• [Given passage]
———
Opened 9 years ago

Closed 9 years ago

#696 closed defect (fixed)

ccl and slime don't play nicely together (windows 64bit)

Reported by: laynor Owned by: gb
Priority: normal Milestone:
Component: Runtime (threads, GC) Version: trunk
Keywords: Cc:

Description

ccl often hangs when I TAB-complete something in the slime repl. I start the swank server doing

(push #p"path/to/slime/" asdf:*central-registry*) ;in my init file

(require :swank) ; these two from the repl in the cmd window
(swank:create-server)

in the slime repl, I can reliably reproduce the bug typing "swank" and then hitting Tab and Backspace at a fast pace. The same happens when I run ccl as an inferior lisp in emacs.

In both cases, i run ccl with -K utf-8.

Note that it's not slime that hangs, but ccl. When this bug occurs, I can't type on the repl in the "terminal" anymore. I have to close the terminal or hit Ctrl+Break loads of times to kill it.

For what is worth, my slime setup follows:

;;;;;;;;;;;;;;;;;;;
;;; Slime stuff ;;;
;;;;;;;;;;;;;;;;;;;


(add-to-list 'load-path (concat *my-site-lisp-directory* "slime/"))  ;;    load-path for slime
(add-to-list 'load-path (concat *my-site-lisp-directory* "slime/contrib/"))
(require 'slime)                                              ;;    
(setq slime-multiprocessing t)

(setq slime-autodoc-use-multiline-p t)
(setq slime-truncate-lines nil)
(set-language-environment "UTF-8")
(setq slime-net-coding-system 'utf-8-unix)  
(slime-setup '(slime-fancy slime-asdf))  

(setq slime-lisp-implementations
      '((clisp ("c:/Program Files (x86)/clisp-2.48/clisp.exe" "-K" "full"))
	(ccl64 ("C:/Users/ale/MySw/ccl/wx86cl64.exe" "-K" "utf-8"))
	(ccl ("C:/Users/ale/MySw/ccl/wx86cl.exe" "-K" "utf-8"))
	(sbcl ("sbcl"))))

Change History (5)

comment:1 Changed 9 years ago by gb

  • Component changed from Slime to Runtime (threads, GC)
  • Owner set to gb
  • Status changed from new to assigned

This almost certainly has nothing to do with SLIME per se; it's much more likely that it's another manifestation of whatever causes the deadlock described in ticket:677. When the GC is entered on some thread, it needs to suspend the execution of all other lisp threads and determine whether each suspended thread was executing lisp code (in which case the thread's stack and registers reference lisp objects that the GC must traverse) or foreign code (in which case the thread's stack and registers can't reference GCable lisp objects.) On Windows, a thread can be suspended while transitioning between these states (when entering or exiting from an exception handler); if the suspending thread detects that the suspended thread is in the process of entering an exception handler, it sets a bit in the target thread's private data, resumes the suspended thread, and waits on a semaphore; when the target thread enters the exception handler, it checks the bit, raises the semaphore, and waits to be told to resume.
———
• [Given material]
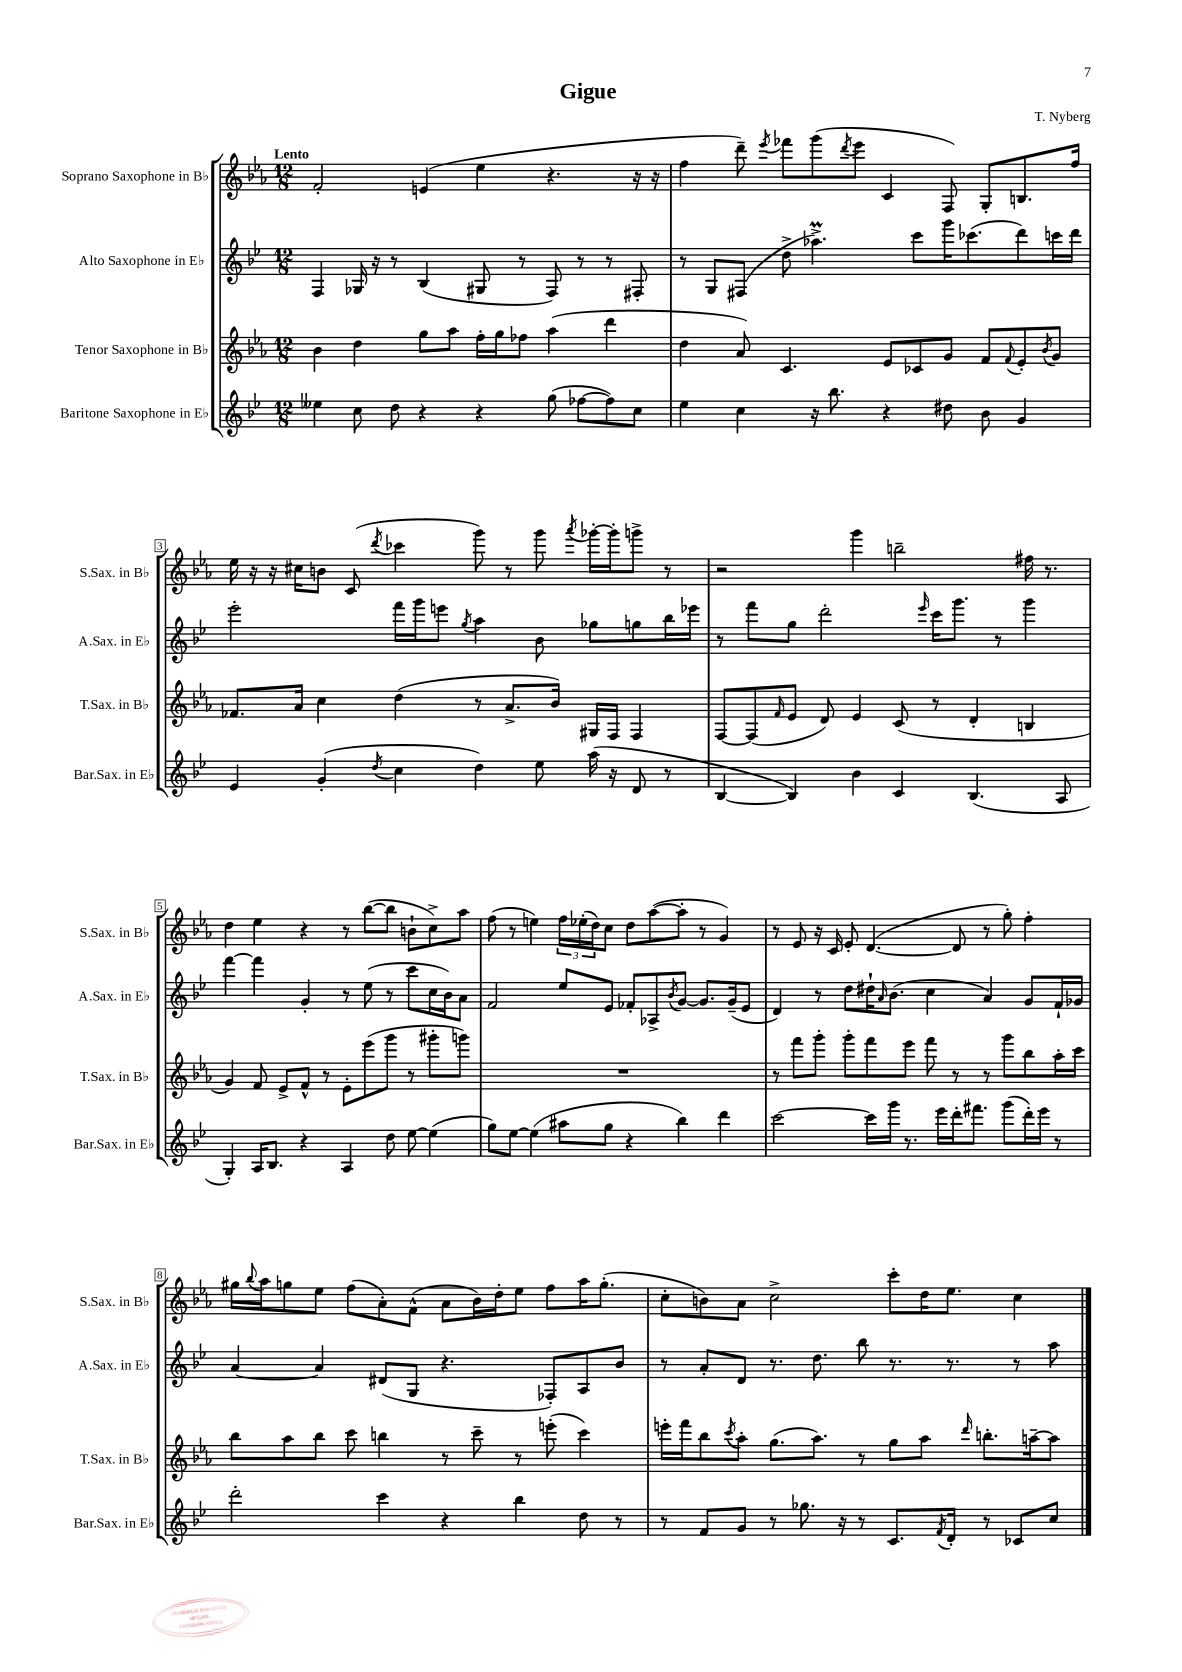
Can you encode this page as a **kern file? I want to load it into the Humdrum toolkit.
———
• [Work required]
Reproduce the bug ticket above word for word, from "Note that it's" to "to kill it.".

• [Answer]
Note that it's not slime that hangs, but ccl. When this bug occurs, I can't type on the repl in the "terminal" anymore. I have to close the terminal or hit Ctrl+Break loads of times to kill it.